Tech boss says UK’s stock market rules do not need to be relaxed to attract more cutting-edge firms










The UK’s stock market rules do not need to be relaxed to attract more cutting-edge firms, according to one tech boss. 

The requirements a company must fulfil to list are under review by the Government, which wants to see more fast-growing firms on the London Stock Exchange. 

Change: The requirements a company must fulfil to list are under review by the Government, which wants to see more fast-growing firms on the London Stock Exchange

But David Richards, the chief executive and co-founder of cloud data specialist Wandisco, said the UK markets ‘don’t need more relaxations’ given that Britain’s rules are less restrictive than those in the US, which has a thriving tech sector. 

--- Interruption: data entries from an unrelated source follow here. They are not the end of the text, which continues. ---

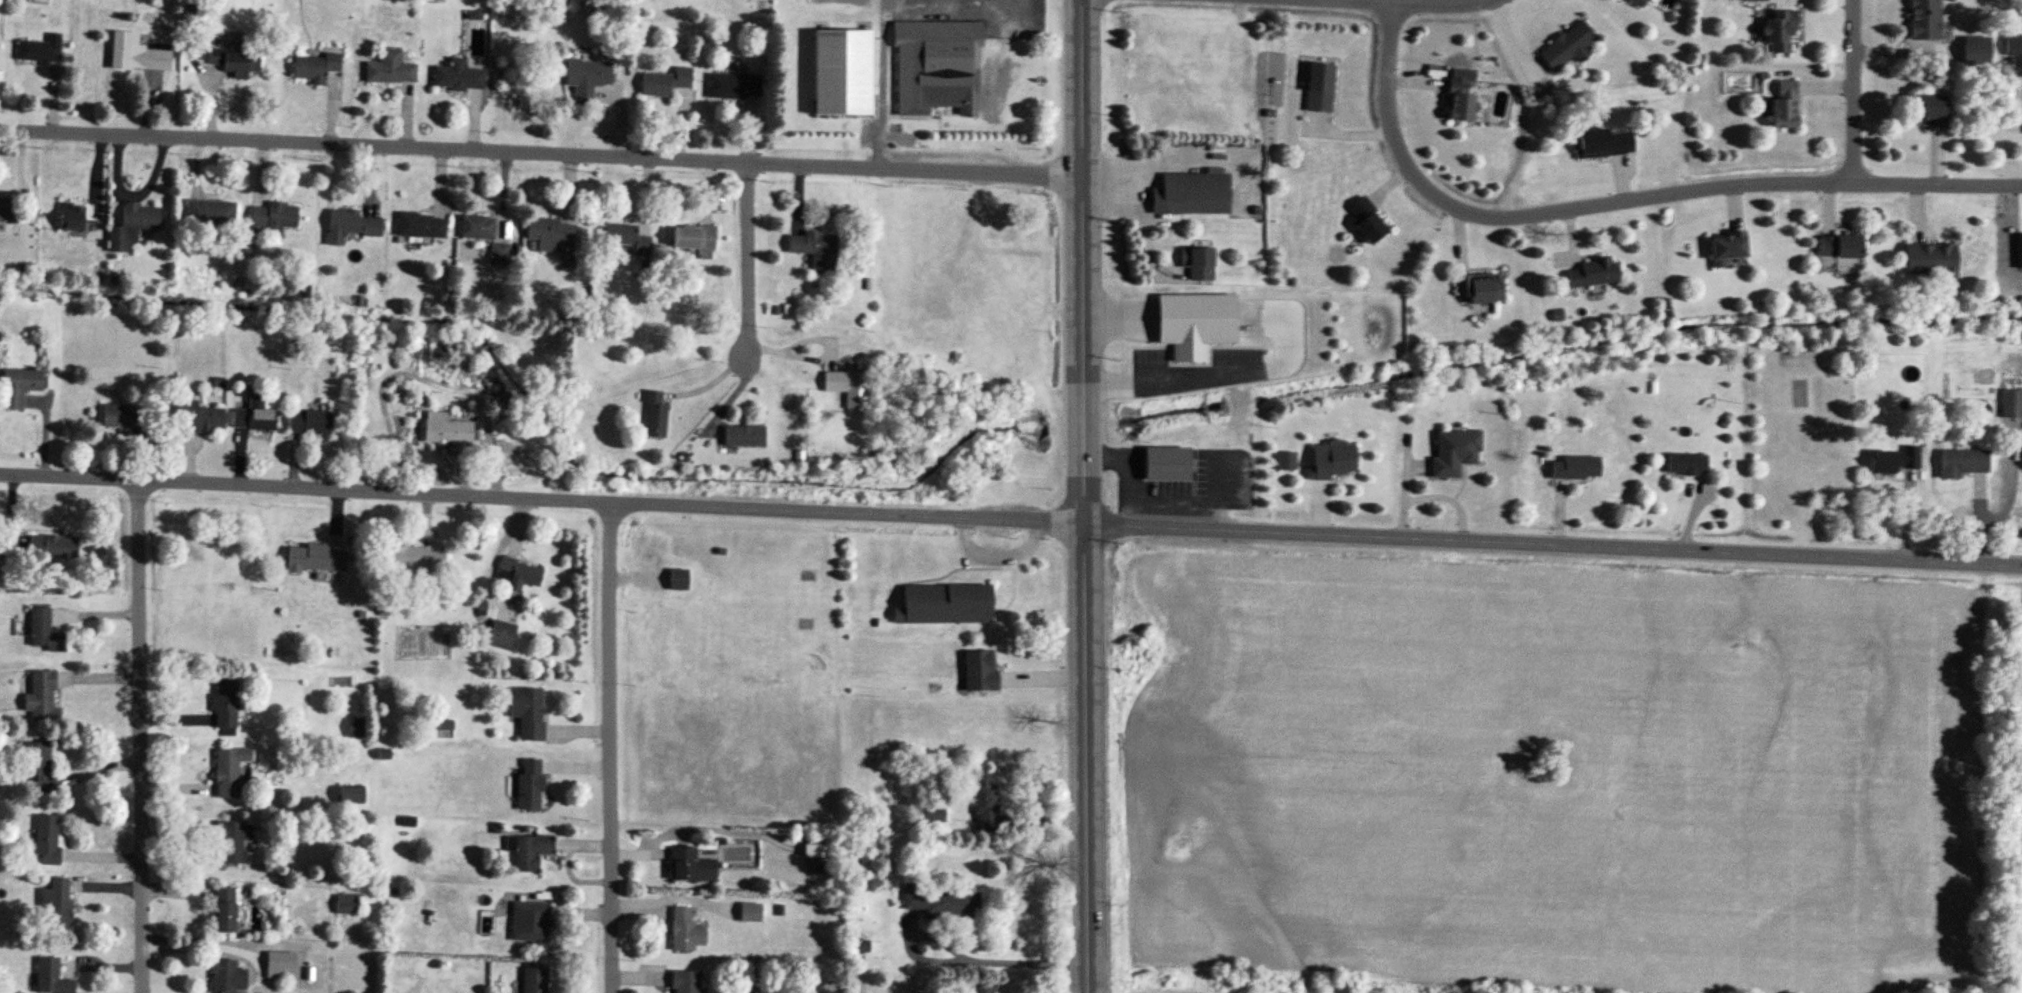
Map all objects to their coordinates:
building: (1756, 1)
building: (1636, 3)
road: (1405, 4)
road: (958, 15)
building: (1924, 20)
building: (1780, 32)
building: (1568, 47)
building: (2013, 47)
building: (36, 51)
building: (1975, 51)
building: (136, 53)
building: (234, 61)
building: (314, 66)
building: (937, 67)
building: (389, 68)
building: (840, 74)
building: (457, 76)
building: (592, 78)
building: (667, 83)
road: (883, 83)
building: (733, 87)
building: (1318, 87)
road: (1855, 91)
building: (1459, 103)
building: (1785, 108)
building: (1928, 111)
building: (1605, 144)
road: (541, 151)
building: (1191, 194)
road: (1624, 201)
building: (9, 207)
building: (208, 212)
building: (273, 216)
building: (70, 217)
building: (1366, 221)
building: (419, 224)
building: (130, 225)
building: (348, 225)
building: (476, 226)
building: (549, 234)
building: (625, 237)
building: (692, 237)
building: (1727, 246)
building: (1839, 246)
building: (816, 248)
building: (498, 253)
road: (748, 258)
building: (1930, 260)
building: (1197, 263)
building: (1593, 273)
building: (1479, 288)
building: (1194, 324)
road: (816, 339)
road: (1167, 363)
building: (19, 386)
building: (849, 388)
building: (2011, 404)
building: (652, 413)
building: (114, 415)
building: (199, 418)
building: (254, 418)
building: (308, 421)
building: (445, 429)
building: (741, 435)
building: (1454, 453)
building: (1331, 461)
building: (1894, 461)
building: (1961, 463)
building: (1166, 464)
building: (1686, 464)
building: (1576, 467)
road: (1117, 468)
road: (1085, 496)
road: (1011, 519)
building: (52, 546)
building: (414, 559)
building: (311, 560)
building: (519, 573)
building: (678, 579)
building: (946, 604)
building: (44, 631)
building: (501, 633)
building: (979, 671)
building: (41, 695)
building: (225, 704)
building: (527, 712)
building: (355, 728)
road: (144, 737)
road: (614, 747)
building: (39, 766)
building: (228, 771)
building: (529, 784)
building: (349, 796)
building: (985, 804)
building: (934, 813)
building: (46, 839)
building: (231, 839)
building: (531, 852)
building: (823, 859)
building: (690, 865)
building: (942, 903)
building: (347, 904)
building: (55, 905)
building: (223, 910)
building: (532, 925)
building: (685, 930)
building: (861, 947)
road: (962, 955)
building: (228, 976)
building: (51, 977)
building: (534, 981)
building: (685, 982)
building: (982, 989)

‘AIM already exists,’ said Richards, referring to the junior section of the London Stock Exchange, which has less restrictive listing rules. 

Instead, Richards said, the UK needs to focus on attracting ‘the right sort’ of tech companies, more specifically those that are ‘pure’ and own intellectual property rather than platforms that are used to provide physical services or goods.

His comments came as Matt Moulding, the founder of The Hut Group (THG), said he regretted floating the retail tech company last year and said the process ‘sucked from start to finish’. He added that the last year had been ‘the worst period ever’ for him.